Hello everybody, it’s Drew, welcome to our recipe page. Today, we’re going to prepare a special dish, towering tofu lasagna with eggplant and zucchini. One of my favorites food recipes. For mine, I’m gonna make it a little bit unique. This is gonna smell and look delicious.
Towering Tofu Lasagna with Eggplant and Zucchini is one of the most popular of recent trending meals on earth. It’s easy, it’s quick, it tastes delicious. It is enjoyed by millions every day. Towering Tofu Lasagna with Eggplant and Zucchini is something that I have loved my whole life. They are fine and they look wonderful.
To begin with this particular recipe, we have to prepare a few ingredients. You can have towering tofu lasagna with eggplant and zucchini using 10 ingredients and 6 steps. Here is how you cook it.
The ingredients needed to make Towering Tofu Lasagna with Eggplant and Zucchini:
- Take 1 block firm tofu
- Get 6 slices eggplant (about 1 small or 1/2 larger one)
- Get 6 slices zucchini (about 1 small or half-ish a large one)
- Take 1 large tomato
- Get 2 Tbsp vegetable oil, plus more if needed
- Prepare Salt & pepper to taste
- Take 1 Tbsp dried Italian herbs
- Take 2 cups tomato sauce
- Get 1/2 Tbsp fresh ginger, minced (optional)
- Make ready 1 handful mozzarella or other melty cheese
Instructions to make Towering Tofu Lasagna with Eggplant and Zucchini:
- Wrap tofu in a paper towel and microwave for 1-2 minutes. Discard paper towel and cut into 8 equally thick slices.
- Slice zucchini and eggplant into into round slices 1/2 inch or 1 cm thick. Cut the tomato into thinner thin slices.

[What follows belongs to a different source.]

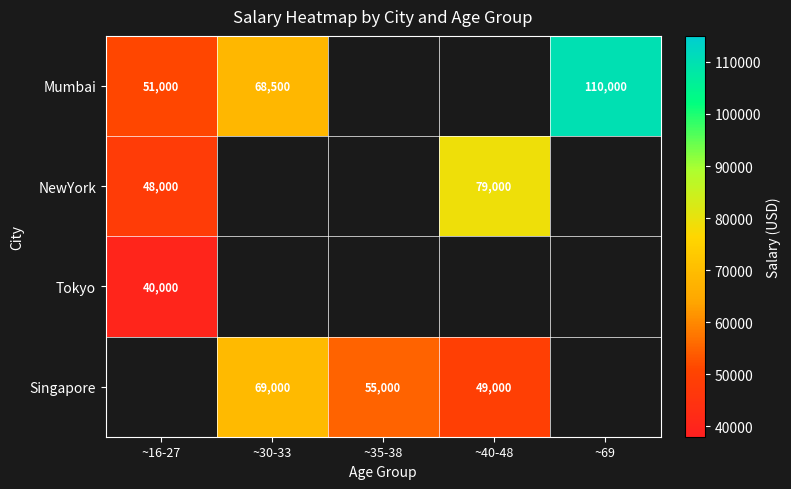

How many distinct data groups are displayed?

4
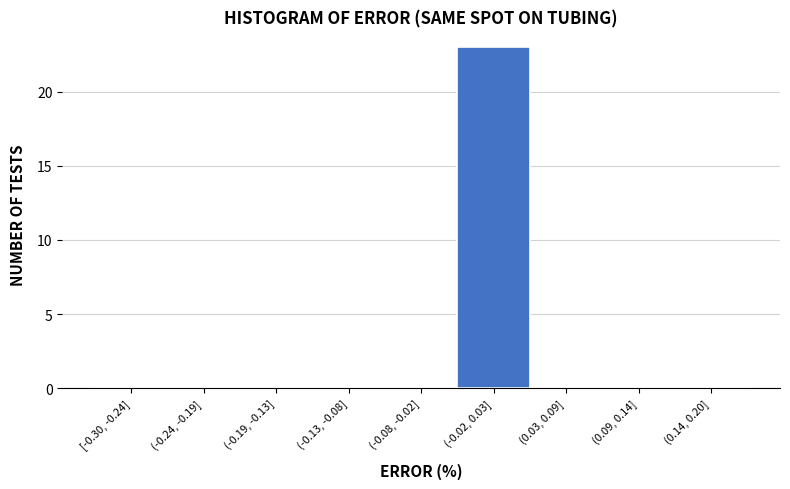

Reading right to left, list all the values displayed in this chart.

(0.14, 0.20]=0	(0.09, 0.14]=0	(0.03, 0.09]=0	(-0.02, 0.03]=23	(-0.08, -0.02]=0	(-0.13, -0.08]=0	(-0.19, -0.13]=0	(-0.24, -0.19]=0	[-0.30, -0.24]=0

- Heat about 2 Tbsp oil in a frying pan on medium. Lightly fry tofu, eggplant and zucchini slices on both sides until a little browned/a little softened, then sprinkle with salt, pepper and herbs. Add more oil to frying pan if things start to stick. Eggplant tends to need more oil than other things.
- Grease a gratin or baking dish with a bit of vegetable oil, and pour in about 1/3 of the tomato sauce. Lay down 4 slices of tofu as the bottom layer with zucchini layer on top of that. Pour over another 1/3 of the sauce. Sprinkle in some fresh ginger here if using.
- On top of that, add layer of eggplant & remaining tofu slices. Pour over remaining sauce.
- Sprinkle cheese evenly over the lasagna. Lastly, lay the slices of tomato over top. Place in toaster oven or top rack of oven and turn on broil setting. Cook until the cheese melts and slightly browns. I think I baked mine a bit too brown here, but YUM!
So that’s going to wrap it up for this exceptional food towering tofu lasagna with eggplant and zucchini recipe. Thank you very much for reading. I am confident that you will make this at home. There’s gonna be interesting food in home recipes coming up. Remember to bookmark this page in your browser, and share it to your loved ones, colleague and friends. Thanks again for reading. Go on get cooking!